I'll allow more significance to regular beating as a probable background factor than a one-off argument and a couple of hits. Let's say: h: 10%, ~h: 8%, 5:4 for h.Again, the question should be: how likely was it that the murder would turn out to be preceded by a history of regular beatings of the defendant, if the defendant was the murderer? Probably quite high, since violence begets violence, and murderers are more likely than the average, I suppose, to have been subjected to violence. But probably not as high as the probability of a recent bout of violence having occasioned a murder. Let's say 50%. And how likely was it that the defendant would turn out to have been regularly beaten, if he were not the murderer? That would be the general rate at which non-murdering young men are subject to childhoods full of beatings. Let's say, for 1957, 1 in 10, so 10%. Thus: h: 50%, ~h: 10%, 5:1 for h.
- The jury should not take his past record into consideration.
- What is the chance of the defendant buying a replica of the future murder weapon shortly before the murder, then losing it, while somebody else commits the murder with such a weapon? This would be very unlucky! This is just the sort of excuse the defendant would have to make up if he were the murderer. Let's say: h: 95%, ~h: 5%, 19:1 for h.
- I'll allow this assessment of the evidence: it was improbable the defendant would stab with this technique. Let's say: h: 10%, ~h: 50%, 1:5 against h.

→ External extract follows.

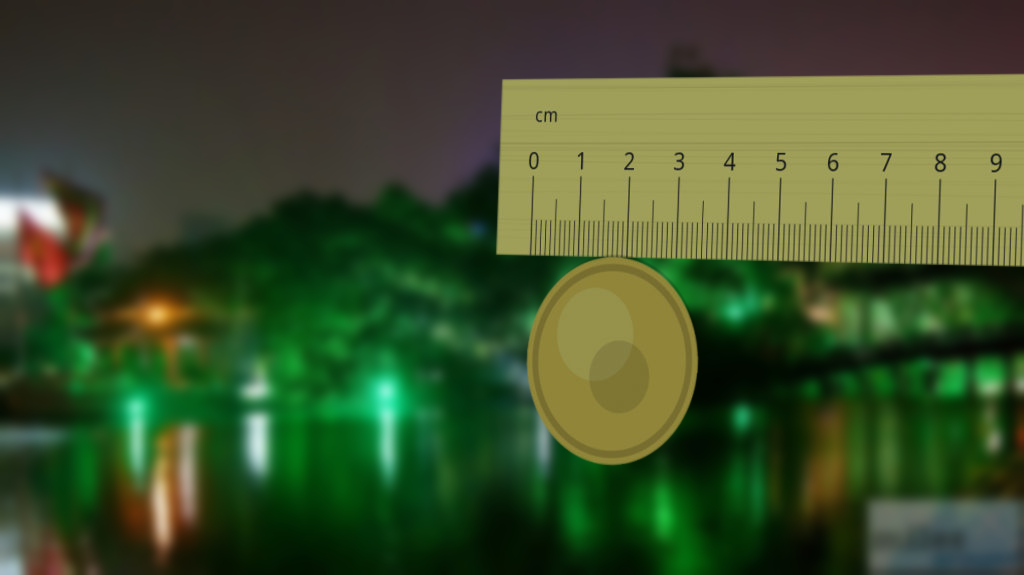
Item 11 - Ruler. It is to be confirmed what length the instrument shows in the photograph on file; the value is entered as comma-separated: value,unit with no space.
3.5,cm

- Other people may have had a motive to kill the father. What are the chances of this being the case if the defendant were guilty? Obviously higher than for most people, given the father's behaviour. What are the chances if the defendant were innocent? A little bit higher still, since, on the hypothesis that the defendant was not guilty, somebody else did in fact commit the murder. On the other hand, there are motiveless murders. The fact that there were alternative potential murderers does not help the defendant much unless it was more likely that one of them would be the murderer, i.e. unless a plausible alternative culprit and series of events could be suggested by the defence. But it helps a little to have unspecified alternatives. h: 40%, ~h: 50%, 4:5 against h.
- The defendant returning home looks good for his innocence, as he might expect to be arrested if he were not in fact out at the cinema and thus ignorant of what had occurred. Or he might have returned to retrieve the murder weapon. I would say the former argument is stronger: h: 10%, ~h: 100%, 1:10 against h.
Now we multiply the ratios for each piece of significant evidence together:
(2x2x5x6.4x5x19x1x4x1) / (1x1x4x1x1x1x5x5x10) = 48,640 / 1,000 = 48.6 / 1.
Thus I estimate the defendant was over 48 times more likely to be guilty than innocent.
Expressed as a percentage, I rate him as 98% likely to be guilty.
So even once you throw out the old man's evidence as false witness, there really is a case beyond reasonable doubt.
So the 12 Angry Men were probably wrong to let the defendant go free!